*** Opening AVAILABLE DATA ***

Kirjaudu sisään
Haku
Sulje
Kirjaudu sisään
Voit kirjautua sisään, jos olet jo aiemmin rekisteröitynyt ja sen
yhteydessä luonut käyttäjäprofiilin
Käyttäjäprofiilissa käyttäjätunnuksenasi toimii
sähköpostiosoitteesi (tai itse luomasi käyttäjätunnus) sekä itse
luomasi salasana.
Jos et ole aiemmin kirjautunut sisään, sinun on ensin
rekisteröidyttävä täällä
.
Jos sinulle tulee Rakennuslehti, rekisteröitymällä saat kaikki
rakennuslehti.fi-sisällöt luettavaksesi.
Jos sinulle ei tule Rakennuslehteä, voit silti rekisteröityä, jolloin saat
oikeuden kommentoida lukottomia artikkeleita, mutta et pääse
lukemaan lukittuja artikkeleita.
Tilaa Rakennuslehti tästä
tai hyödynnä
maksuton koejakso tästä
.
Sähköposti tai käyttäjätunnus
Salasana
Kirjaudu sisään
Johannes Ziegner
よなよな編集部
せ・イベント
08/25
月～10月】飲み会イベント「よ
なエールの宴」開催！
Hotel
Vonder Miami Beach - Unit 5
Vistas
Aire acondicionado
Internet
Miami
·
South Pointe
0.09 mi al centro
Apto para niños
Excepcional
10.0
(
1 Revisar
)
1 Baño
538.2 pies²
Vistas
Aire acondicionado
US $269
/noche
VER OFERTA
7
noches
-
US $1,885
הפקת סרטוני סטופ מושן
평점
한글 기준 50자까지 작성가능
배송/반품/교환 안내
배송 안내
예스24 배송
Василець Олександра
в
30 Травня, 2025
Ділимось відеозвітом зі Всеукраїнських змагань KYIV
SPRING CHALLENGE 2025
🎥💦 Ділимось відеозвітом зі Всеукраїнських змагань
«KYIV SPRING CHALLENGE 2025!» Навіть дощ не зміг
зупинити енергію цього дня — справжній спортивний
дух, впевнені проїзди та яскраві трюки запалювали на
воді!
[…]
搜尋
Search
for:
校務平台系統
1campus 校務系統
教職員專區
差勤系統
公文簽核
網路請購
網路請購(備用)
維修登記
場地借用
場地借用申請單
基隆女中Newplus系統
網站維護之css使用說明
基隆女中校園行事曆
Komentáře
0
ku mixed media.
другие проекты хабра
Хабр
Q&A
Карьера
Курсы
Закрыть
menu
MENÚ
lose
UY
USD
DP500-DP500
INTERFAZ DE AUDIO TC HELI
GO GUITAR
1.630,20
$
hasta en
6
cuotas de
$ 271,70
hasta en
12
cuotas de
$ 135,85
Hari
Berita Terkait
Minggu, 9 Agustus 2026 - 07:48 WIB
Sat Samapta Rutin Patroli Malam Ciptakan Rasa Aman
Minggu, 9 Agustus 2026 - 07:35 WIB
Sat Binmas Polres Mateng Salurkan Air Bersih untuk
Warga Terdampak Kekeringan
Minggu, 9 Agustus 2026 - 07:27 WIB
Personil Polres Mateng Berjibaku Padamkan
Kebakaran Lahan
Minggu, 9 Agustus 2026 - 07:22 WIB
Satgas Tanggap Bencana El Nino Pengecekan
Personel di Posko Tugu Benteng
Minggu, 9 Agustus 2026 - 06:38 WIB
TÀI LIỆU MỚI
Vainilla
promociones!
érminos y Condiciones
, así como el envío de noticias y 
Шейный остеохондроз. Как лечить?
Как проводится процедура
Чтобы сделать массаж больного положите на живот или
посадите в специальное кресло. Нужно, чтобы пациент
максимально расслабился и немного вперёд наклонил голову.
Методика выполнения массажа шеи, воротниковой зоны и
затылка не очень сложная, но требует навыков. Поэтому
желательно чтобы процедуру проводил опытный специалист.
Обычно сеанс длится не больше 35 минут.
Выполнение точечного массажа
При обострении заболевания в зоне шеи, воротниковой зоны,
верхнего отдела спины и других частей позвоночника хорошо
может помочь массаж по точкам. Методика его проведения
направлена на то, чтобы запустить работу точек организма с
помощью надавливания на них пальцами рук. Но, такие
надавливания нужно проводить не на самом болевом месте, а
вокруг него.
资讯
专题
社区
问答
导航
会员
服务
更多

*** Closing AVAILABLE DATA ***

▶ _TASK PROMPT_
Transcribe the rows above character for character, from the very first line up to and including the line with "Minggu, 9 Agustus 2026 - 07:22 WIB".

▶ _OUTPUT FOR THIS EXERCISE_
Kirjaudu sisään
Haku
Sulje
Kirjaudu sisään
Voit kirjautua sisään, jos olet jo aiemmin rekisteröitynyt ja sen
yhteydessä luonut käyttäjäprofiilin
Käyttäjäprofiilissa käyttäjätunnuksenasi toimii
sähköpostiosoitteesi (tai itse luomasi käyttäjätunnus) sekä itse
luomasi salasana.
Jos et ole aiemmin kirjautunut sisään, sinun on ensin
rekisteröidyttävä täällä
.
Jos sinulle tulee Rakennuslehti, rekisteröitymällä saat kaikki
rakennuslehti.fi-sisällöt luettavaksesi.
Jos sinulle ei tule Rakennuslehteä, voit silti rekisteröityä, jolloin saat
oikeuden kommentoida lukottomia artikkeleita, mutta et pääse
lukemaan lukittuja artikkeleita.
Tilaa Rakennuslehti tästä
tai hyödynnä
maksuton koejakso tästä
.
Sähköposti tai käyttäjätunnus
Salasana
Kirjaudu sisään
Johannes Ziegner
よなよな編集部
せ・イベント
08/25
月～10月】飲み会イベント「よ
なエールの宴」開催！
Hotel
Vonder Miami Beach - Unit 5
Vistas
Aire acondicionado
Internet
Miami
·
South Pointe
0.09 mi al centro
Apto para niños
Excepcional
10.0
(
1 Revisar
)
1 Baño
538.2 pies²
Vistas
Aire acondicionado
US $269
/noche
VER OFERTA
7
noches
-
US $1,885
הפקת סרטוני סטופ מושן
평점
한글 기준 50자까지 작성가능
배송/반품/교환 안내
배송 안내
예스24 배송
Василець Олександра
в
30 Травня, 2025
Ділимось відеозвітом зі Всеукраїнських змагань KYIV
SPRING CHALLENGE 2025
🎥💦 Ділимось відеозвітом зі Всеукраїнських змагань
«KYIV SPRING CHALLENGE 2025!» Навіть дощ не зміг
зупинити енергію цього дня — справжній спортивний
дух, впевнені проїзди та яскраві трюки запалювали на
воді!
[…]
搜尋
Search
for:
校務平台系統
1campus 校務系統
教職員專區
差勤系統
公文簽核
網路請購
網路請購(備用)
維修登記
場地借用
場地借用申請單
基隆女中Newplus系統
網站維護之css使用說明
基隆女中校園行事曆
Komentáře
0
ku mixed media.
другие проекты хабра
Хабр
Q&A
Карьера
Курсы
Закрыть
menu
MENÚ
lose
UY
USD
DP500-DP500
INTERFAZ DE AUDIO TC HELI
GO GUITAR
1.630,20
$
hasta en
6
cuotas de
$ 271,70
hasta en
12
cuotas de
$ 135,85
Hari
Berita Terkait
Minggu, 9 Agustus 2026 - 07:48 WIB
Sat Samapta Rutin Patroli Malam Ciptakan Rasa Aman
Minggu, 9 Agustus 2026 - 07:35 WIB
Sat Binmas Polres Mateng Salurkan Air Bersih untuk
Warga Terdampak Kekeringan
Minggu, 9 Agustus 2026 - 07:27 WIB
Personil Polres Mateng Berjibaku Padamkan
Kebakaran Lahan
Minggu, 9 Agustus 2026 - 07:22 WIB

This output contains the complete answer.